Daily Resource Highlight - 2/7/2022

Posted by on February 07, 2022 at 12:36 PM

Below are the highlights and featured resources of this past week’s Daily* Resource.

February 1, 2022 - Combating Extremism Legislatively and Socially

One of my favorite Supreme Court cases is National Socialist Party of America v. Village of Skokie (1977). If you aren’t familiar with it, it’s a landmark First Amendment rights case that essentially gave Nazis the right to march in the heavily Jewish town of Skokie, Illinois.

My reason for loving this case is two-fold. First, I’m a strong proponent of free speech. Second, I’m Jewish, and more specifically a German Jew. Thus, Skokie allows me to authentically say that I support free speech rights and oppose censorship even for people who hate my existence. 

So when I support “combating extremism legislatively,” I don’t mean censoring extremists. Instead I’m interested in what organizations like R Street and Unite America will have to say tomorrow @ Noon ET when they discuss “How America’s Electoral System Benefits Authoritarianism, and How We Can Fix it.” 

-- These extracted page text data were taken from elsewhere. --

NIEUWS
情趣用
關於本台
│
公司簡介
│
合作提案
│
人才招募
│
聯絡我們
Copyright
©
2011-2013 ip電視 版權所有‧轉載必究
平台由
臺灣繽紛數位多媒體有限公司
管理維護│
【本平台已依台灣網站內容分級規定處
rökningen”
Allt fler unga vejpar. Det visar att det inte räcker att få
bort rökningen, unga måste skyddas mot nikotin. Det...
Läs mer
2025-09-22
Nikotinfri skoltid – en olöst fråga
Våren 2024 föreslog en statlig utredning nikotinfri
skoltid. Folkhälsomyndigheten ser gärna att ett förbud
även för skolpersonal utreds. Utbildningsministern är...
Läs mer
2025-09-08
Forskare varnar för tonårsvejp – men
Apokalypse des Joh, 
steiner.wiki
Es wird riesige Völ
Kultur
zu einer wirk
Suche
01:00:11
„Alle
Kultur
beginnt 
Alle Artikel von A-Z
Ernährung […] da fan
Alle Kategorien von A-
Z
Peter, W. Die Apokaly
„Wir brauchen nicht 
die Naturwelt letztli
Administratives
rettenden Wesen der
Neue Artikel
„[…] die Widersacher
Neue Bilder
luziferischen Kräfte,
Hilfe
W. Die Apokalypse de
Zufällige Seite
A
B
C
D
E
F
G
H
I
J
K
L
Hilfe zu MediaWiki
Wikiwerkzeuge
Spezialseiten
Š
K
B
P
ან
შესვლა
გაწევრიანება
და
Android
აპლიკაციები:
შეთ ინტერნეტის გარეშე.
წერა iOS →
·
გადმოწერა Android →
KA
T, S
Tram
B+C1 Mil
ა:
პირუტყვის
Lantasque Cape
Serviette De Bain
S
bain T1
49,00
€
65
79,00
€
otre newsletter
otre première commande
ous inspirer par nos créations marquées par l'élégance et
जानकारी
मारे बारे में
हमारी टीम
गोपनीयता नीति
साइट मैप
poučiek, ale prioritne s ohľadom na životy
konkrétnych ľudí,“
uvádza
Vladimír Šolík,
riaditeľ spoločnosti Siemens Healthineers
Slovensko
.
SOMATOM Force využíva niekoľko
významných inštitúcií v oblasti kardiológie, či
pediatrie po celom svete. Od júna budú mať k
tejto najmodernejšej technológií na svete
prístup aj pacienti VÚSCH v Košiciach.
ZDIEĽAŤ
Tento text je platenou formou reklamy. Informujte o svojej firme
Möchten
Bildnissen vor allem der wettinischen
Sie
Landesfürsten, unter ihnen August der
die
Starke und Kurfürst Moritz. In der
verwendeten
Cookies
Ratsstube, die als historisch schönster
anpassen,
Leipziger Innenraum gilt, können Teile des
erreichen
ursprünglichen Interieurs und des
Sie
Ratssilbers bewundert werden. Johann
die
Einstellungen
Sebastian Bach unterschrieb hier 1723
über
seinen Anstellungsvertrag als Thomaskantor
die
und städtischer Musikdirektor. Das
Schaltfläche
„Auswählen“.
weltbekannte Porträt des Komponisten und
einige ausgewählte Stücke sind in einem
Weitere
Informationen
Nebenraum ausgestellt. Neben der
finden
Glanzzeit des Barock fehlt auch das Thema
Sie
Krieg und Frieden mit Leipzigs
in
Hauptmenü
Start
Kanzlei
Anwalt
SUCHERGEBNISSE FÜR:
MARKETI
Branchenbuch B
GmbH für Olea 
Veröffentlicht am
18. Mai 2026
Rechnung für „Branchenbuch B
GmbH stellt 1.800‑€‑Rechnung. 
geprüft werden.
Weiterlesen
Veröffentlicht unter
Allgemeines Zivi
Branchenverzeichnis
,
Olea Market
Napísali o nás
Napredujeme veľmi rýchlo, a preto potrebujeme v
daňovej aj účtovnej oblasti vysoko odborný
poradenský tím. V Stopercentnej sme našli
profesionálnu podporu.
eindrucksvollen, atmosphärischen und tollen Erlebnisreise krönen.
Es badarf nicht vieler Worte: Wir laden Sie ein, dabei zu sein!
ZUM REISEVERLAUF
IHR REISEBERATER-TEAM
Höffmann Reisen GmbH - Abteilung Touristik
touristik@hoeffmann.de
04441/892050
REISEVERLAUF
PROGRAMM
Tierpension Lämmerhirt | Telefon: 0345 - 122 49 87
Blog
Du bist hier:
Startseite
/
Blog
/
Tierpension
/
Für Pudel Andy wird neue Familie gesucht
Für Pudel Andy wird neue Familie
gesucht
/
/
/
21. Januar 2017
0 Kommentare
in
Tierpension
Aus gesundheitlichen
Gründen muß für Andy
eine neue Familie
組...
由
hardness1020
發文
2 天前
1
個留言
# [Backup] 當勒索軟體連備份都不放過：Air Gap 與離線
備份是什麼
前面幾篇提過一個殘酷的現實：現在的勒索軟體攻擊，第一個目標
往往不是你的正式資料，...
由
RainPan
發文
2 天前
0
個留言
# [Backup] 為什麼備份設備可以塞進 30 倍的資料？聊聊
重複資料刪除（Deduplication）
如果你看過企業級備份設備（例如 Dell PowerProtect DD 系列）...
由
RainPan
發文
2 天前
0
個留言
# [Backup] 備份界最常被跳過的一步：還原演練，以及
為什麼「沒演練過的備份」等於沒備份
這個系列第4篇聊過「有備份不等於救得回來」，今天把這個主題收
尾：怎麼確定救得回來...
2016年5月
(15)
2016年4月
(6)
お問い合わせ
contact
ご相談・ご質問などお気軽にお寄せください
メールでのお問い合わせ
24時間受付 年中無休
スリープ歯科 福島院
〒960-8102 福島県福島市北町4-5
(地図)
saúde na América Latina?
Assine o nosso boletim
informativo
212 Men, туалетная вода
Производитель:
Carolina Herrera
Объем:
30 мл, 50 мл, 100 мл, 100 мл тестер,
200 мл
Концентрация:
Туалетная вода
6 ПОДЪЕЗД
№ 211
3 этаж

Presumably they will tout the impressive, bipartisan electoral reform report they created with Issue One and others, which could well be part of the solution for nipping American authoritarianism in the bud. I’m also intrigued by efforts to update the Electoral Count Act (IVN), which advocates argue is due for some clarifications.

As for social solutions – that’s a whole different ball game, and I’m realizing that it deserves its own newsletter. So at the risk of being accused of a misleading subject line, I kindly ask you to open this newsletter on Thursday for a discussion of social solutions to extremism. We will highlight more fantastic resources from Bridge Alliance members, including some thought-provoking posts about fact-checking and legal censorship.

February 3, 2022 - Combating Extremism & Misinformation Socially

On Tuesday, we covered the government’s possible role in combating extremism and misinformation. And as I have said, I support strong First Amendment free speech rights, even for extremists.

That said, the First Amendment only limits government restrictions on speech. The First Amendment does not apply to individuals and corporations, which is why Facebook’s new “Supreme Court” (Civic Genius) can suppress extremist views and misinformation. But should it? It can feel “right and just” to banish misinformation and extremist rhetoric, but is that an effective way of achieving an educated citizenry?

What about fighting against it with fact-checking? According to this article from AllSides and the studies it cites, fact-checking has a very limited impact on people’s beliefs, and overconfident fact-checks with incomplete information can lead to further distrust. To counter these shortcomings, the author proposes that news outlets also offer disagreement-checking, which would highlight the complexities involved in the discussion.

Another approach is to couple the fact-checks with persuasive anecdotes. That’s part of Issue One’s approach in their Truthtellers campaign to set the record straight about the 2020 election. In the linked video (just 2 ½ minutes long), Weston Wamp discusses the claims of fraud in Arizona, and notes that Democratic county reporter in Maricopa County actually lost his race even as President Biden and Senator Kelly won the county. The implication? If the election was rigged, wouldn’t the official who was directly involved with processing ballots have ensured their own reelection?

Of course, all the logic in the world may not matter when people are afraid. As April of AllSides puts it, “Fear closes our ability to reason and understand each other.” With how widespread fear is right now, does it make sense to try to persuade in the face of hate and misinformation? Is censorship the best option for extremist rhetoric? I want to say “no,” but I’m honestly not sure. And at the end of the day, my opinion only matters so much. It’s up to the collective us, the American people, to decide the path forward.